50 Jahre. Das ist ein halbes Jahrhundert. So lange ist „1968“ schon her, ein Jahr, das wir mit Studentenunruhen in Westberlin und Paris verbinden, mit Rudi Dutschke und dem „Marsch auf Bonn“. Und einige Leute verbinden es auch noch mit etwas anderem. Deswegen kommt in Wolfgang Kraushaars Essay auf dieses markante Jahr auch die AfD vor, die immer so tut, als müsse sie sich an „den 68ern“ rächen. Was aber mit den alten 68ern nichts zu tun hat, sondern mit dem erzreaktionären Weltbild der AfD.

Denn die Welt, in die die Programmschreiber der AfD zurückwollen, das ist die Bundesrepublik der 1950er Jahre, die Zeit Adenauers und einer finsteren Gesellschaftsmoral, wie sie im vom ZDF produzierten „Ku’damm 59“ sehr gut zu sehen ist.

Man könnte sich auch einlesen in die trübe Moral dieser Zeit, die großen Schriftsteller der Zeit haben darüber geschrieben.

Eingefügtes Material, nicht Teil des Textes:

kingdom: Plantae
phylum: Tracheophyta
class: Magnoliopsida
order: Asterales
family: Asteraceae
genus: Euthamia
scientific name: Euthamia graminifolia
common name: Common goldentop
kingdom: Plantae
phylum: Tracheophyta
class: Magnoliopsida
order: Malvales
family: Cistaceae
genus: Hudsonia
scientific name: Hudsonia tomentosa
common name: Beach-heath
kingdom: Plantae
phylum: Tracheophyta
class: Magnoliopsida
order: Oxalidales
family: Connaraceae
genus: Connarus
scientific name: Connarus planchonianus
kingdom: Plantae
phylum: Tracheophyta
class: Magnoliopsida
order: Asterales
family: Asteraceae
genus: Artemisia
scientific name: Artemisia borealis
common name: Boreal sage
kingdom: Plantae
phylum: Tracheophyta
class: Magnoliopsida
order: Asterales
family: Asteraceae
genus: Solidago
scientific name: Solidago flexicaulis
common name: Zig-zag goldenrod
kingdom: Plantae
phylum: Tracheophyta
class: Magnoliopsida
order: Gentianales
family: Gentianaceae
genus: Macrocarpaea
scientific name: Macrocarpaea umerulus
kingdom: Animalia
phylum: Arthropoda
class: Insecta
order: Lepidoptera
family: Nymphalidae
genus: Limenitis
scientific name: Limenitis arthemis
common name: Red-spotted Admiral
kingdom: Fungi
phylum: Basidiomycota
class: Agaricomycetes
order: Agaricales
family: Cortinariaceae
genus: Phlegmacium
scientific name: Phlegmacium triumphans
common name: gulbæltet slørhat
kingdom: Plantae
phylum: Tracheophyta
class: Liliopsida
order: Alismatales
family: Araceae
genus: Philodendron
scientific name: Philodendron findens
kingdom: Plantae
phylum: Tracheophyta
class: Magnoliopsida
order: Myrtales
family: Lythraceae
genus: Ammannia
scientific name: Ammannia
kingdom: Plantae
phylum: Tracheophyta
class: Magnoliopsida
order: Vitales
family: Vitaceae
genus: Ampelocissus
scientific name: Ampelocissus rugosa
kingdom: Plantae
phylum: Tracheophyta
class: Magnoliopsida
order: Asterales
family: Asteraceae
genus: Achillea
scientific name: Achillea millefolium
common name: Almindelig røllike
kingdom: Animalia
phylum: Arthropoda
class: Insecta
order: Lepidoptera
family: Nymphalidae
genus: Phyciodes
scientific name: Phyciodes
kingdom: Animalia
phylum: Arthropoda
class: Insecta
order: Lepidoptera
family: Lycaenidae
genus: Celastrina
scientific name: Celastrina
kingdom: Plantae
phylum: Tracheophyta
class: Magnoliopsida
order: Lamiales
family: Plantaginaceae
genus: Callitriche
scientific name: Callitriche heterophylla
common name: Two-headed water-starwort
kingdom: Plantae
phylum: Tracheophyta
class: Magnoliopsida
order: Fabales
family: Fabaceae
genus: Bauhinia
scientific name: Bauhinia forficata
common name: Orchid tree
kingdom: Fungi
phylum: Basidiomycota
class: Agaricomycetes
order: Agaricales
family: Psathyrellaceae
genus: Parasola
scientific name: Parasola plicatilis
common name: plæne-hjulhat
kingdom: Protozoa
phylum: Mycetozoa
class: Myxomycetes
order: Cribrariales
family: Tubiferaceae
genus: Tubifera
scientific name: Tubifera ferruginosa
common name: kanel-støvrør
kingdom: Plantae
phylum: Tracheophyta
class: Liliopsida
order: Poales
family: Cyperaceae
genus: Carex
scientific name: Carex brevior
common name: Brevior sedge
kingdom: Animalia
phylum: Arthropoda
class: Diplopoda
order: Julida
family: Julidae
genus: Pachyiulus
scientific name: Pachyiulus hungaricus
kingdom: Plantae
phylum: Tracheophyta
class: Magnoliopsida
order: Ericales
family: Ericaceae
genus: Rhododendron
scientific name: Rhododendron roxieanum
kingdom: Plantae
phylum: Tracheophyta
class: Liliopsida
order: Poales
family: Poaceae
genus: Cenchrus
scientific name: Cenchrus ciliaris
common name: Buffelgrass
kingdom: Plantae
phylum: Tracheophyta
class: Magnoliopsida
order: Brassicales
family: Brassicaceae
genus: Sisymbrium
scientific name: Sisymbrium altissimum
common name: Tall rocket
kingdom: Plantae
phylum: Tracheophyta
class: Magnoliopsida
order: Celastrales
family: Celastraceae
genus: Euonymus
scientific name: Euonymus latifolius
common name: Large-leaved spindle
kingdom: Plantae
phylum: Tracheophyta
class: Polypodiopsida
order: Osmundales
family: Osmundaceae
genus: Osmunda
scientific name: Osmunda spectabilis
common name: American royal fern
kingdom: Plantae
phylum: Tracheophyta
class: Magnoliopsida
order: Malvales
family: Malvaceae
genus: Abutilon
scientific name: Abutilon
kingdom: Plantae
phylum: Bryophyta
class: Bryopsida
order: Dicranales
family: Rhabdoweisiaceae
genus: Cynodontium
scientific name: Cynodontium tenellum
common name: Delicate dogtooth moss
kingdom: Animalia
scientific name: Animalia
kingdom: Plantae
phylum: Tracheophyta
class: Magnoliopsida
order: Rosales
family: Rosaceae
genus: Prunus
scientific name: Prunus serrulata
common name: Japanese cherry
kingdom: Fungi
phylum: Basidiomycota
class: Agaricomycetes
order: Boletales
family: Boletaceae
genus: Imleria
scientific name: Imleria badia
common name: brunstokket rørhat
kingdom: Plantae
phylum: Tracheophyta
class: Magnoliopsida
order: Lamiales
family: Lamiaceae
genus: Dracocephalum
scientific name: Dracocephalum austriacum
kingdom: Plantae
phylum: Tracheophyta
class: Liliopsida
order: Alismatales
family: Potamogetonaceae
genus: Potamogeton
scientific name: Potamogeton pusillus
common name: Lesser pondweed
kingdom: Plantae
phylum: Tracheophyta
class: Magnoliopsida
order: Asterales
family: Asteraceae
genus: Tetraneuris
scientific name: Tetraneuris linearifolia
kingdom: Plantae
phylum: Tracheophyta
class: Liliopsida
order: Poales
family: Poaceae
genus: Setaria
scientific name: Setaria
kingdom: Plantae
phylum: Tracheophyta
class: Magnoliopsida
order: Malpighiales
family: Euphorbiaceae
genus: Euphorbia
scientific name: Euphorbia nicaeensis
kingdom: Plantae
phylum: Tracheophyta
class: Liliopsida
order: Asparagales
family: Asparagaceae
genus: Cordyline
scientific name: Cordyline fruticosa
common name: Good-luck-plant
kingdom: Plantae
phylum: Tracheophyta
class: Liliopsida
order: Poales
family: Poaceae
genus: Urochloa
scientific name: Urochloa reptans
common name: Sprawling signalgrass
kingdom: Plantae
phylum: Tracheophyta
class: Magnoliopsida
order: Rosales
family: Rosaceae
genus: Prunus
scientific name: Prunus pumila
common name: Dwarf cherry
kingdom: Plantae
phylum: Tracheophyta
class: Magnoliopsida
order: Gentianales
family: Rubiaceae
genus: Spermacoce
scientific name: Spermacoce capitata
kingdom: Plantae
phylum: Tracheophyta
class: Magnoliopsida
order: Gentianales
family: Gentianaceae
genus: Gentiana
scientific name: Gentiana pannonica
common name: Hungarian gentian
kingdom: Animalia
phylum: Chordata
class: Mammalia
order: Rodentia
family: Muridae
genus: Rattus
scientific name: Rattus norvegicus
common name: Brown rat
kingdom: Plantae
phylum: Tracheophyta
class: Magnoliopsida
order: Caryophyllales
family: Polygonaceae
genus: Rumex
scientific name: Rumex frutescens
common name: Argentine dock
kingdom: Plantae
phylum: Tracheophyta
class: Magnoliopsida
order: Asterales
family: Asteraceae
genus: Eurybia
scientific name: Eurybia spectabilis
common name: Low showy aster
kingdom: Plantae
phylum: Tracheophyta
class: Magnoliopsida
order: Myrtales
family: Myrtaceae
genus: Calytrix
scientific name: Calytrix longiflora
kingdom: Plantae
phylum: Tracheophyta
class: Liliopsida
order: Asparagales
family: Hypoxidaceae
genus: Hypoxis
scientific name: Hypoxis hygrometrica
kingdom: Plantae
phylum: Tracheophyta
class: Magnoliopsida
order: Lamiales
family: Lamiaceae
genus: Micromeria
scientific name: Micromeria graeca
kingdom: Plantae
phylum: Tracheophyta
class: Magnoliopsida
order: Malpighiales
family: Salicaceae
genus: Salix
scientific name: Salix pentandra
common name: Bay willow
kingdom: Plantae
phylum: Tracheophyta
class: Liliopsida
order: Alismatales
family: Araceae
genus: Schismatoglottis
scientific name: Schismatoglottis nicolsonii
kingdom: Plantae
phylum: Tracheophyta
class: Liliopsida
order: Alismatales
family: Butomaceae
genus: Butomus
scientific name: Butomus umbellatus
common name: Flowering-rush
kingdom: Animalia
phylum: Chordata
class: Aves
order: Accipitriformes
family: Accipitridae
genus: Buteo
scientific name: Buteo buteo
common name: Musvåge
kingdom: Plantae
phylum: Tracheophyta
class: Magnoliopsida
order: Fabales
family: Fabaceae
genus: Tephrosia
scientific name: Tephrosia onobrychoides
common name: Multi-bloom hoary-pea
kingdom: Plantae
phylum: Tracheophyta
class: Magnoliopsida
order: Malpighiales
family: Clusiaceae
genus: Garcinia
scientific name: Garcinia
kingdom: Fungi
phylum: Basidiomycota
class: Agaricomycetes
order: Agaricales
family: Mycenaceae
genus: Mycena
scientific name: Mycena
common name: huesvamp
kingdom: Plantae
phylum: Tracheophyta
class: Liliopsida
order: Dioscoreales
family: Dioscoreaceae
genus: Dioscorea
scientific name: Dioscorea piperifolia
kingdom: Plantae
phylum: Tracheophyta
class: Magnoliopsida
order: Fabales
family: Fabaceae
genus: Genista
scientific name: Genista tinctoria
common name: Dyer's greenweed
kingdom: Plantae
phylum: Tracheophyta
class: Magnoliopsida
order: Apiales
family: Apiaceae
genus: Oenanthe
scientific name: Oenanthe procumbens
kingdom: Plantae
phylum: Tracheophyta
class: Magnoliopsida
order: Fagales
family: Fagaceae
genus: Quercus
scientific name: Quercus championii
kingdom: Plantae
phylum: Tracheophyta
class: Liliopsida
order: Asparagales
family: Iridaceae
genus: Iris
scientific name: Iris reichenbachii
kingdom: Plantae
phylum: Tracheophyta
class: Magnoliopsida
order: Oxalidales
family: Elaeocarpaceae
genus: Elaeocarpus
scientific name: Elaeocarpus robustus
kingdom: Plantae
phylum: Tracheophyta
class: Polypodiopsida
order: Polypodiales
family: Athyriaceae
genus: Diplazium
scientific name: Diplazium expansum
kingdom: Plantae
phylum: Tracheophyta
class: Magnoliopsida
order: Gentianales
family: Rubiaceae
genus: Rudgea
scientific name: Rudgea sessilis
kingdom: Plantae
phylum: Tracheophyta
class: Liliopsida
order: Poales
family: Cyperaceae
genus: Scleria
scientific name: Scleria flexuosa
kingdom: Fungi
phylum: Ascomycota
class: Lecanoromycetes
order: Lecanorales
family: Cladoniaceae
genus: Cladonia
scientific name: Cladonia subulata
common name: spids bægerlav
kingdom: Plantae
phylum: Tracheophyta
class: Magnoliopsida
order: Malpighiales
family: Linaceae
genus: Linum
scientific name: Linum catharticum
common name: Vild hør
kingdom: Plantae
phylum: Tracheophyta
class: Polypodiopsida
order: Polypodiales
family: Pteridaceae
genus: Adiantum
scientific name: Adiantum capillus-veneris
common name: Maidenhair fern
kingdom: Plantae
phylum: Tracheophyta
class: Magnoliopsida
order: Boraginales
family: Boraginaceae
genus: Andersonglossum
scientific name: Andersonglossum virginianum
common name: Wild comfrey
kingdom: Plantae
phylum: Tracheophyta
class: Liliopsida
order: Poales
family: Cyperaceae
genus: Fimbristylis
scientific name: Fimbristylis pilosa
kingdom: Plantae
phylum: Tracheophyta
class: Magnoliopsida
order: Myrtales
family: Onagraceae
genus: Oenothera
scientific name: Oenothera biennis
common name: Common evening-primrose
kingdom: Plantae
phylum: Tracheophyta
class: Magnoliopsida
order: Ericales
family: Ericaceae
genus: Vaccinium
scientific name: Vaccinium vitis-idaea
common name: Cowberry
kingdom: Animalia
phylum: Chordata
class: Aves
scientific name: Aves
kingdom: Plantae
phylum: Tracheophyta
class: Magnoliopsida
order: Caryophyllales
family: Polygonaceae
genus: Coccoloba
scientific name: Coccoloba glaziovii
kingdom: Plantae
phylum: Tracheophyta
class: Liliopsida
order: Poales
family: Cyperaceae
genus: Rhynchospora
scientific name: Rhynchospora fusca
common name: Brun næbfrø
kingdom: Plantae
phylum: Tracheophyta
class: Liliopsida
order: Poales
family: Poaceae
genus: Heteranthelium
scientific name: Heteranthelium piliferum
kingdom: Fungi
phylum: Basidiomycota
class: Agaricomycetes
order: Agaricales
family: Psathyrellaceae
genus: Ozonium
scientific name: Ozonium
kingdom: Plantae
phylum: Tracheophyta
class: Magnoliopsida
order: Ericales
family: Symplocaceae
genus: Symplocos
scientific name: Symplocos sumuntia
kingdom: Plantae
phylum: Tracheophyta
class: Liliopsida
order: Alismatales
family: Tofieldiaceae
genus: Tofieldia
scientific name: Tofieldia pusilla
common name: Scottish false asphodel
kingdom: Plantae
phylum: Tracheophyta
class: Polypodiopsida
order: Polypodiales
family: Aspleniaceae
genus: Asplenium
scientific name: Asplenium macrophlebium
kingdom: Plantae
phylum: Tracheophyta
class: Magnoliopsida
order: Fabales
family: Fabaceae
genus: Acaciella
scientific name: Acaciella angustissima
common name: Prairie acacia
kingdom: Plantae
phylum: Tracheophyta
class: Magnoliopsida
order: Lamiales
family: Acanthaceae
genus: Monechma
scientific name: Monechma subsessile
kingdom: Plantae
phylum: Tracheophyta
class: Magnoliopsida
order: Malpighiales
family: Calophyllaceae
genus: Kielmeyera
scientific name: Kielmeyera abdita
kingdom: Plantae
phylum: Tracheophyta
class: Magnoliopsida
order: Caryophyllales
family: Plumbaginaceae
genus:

Aber vielleicht hilft es ja, wenn man es verfilmt sieht. Da wird einiges klarer. Denn wenn man nur ein wenig am Lack des „Wirtschaftswunders“ kratzt, kommen die verdrucksten Moralvorstellungen der Nazi-Zeit zum Vorschein. Die nach 1945 nicht verschwanden, sondern sich in einer verklemmten Gesellschaftsmoral versteckten, zu einem großen Teil auch noch aus der Kaiserzeit stammten – einer patriarchalischen Gesellschaft, in der Prügel in der Schule noch genauso erlaubt waren wie die Gewalt der Männer in der Familie. Alte Nazi-Richter saßen noch in den Gerichten. Die alte braune Gesellschaft war nur notdürftig übertüncht. Wobei das nicht weiter auffiel. Denn auch die Alliierten, die Deutschland befreit hatten und nun die neuen, stolzen Bundesgenossen waren, waren genauso patriarchalisch, vormundschaftlich und verklemmt.

Deswegen steht „1968“ ja nicht allein da. In der ganzen westlichen Welt und punktuell auch in der östlichen Welt rebellierten die jungen Menschen, waren es vor allem studentische Bewegungen, die sich gegen die Alte-Herren-Moral wehrten und die Gesellschaft, wie sie sie vorfanden, infrage stellten. Im Zentrum des Protests standen überall die alten Autoritäten. In den USA kam der Vietnam-Krieg hinzu. Kein anderer Krieg hat das Ansehen der USA so beschädigt, keiner hat weltweit so viele Protestaktionen hervorgebracht. Auch das ist „1968“, auch wenn es in den USA eine deutlich längere Zeitspanne war, die heute als die „Sixties“ bezeichnet werden, manchmal auch als die „roaring sixties“.

„1968“ war also viel mehr als die ganzen Uni-Besetzungen, Demonstrationen, Sit-ins, die tatsächlich von einer ziemlich kleinen Gruppe initiiert wurden. Wenn man die tatsächlichen Aktionen und Ereignisse beschreibt – wie es Kraushaar in seinem 100-Seiten-Essay tut – bleibt recht wenig übrig. Dann bekommt man einen sehr kurzen Zeitraum voller Aktionen, Diskussionen, der im Sommer 1966 begann mit der Gründung der ersten Kommunen, 1967 seinen ersten dramatischen Höhepunkt erlebte mit der Demonstration gegen den Schah und dem Mord an Benno Ohnesorg und 1968 ebenso dramatisch weiterging mit dem Anschlag auf Rudi Dutschke und dem „Marsch auf Bonn“, mit dem die Verabschiedung der Notstandsgesetze verhindert werden sollte.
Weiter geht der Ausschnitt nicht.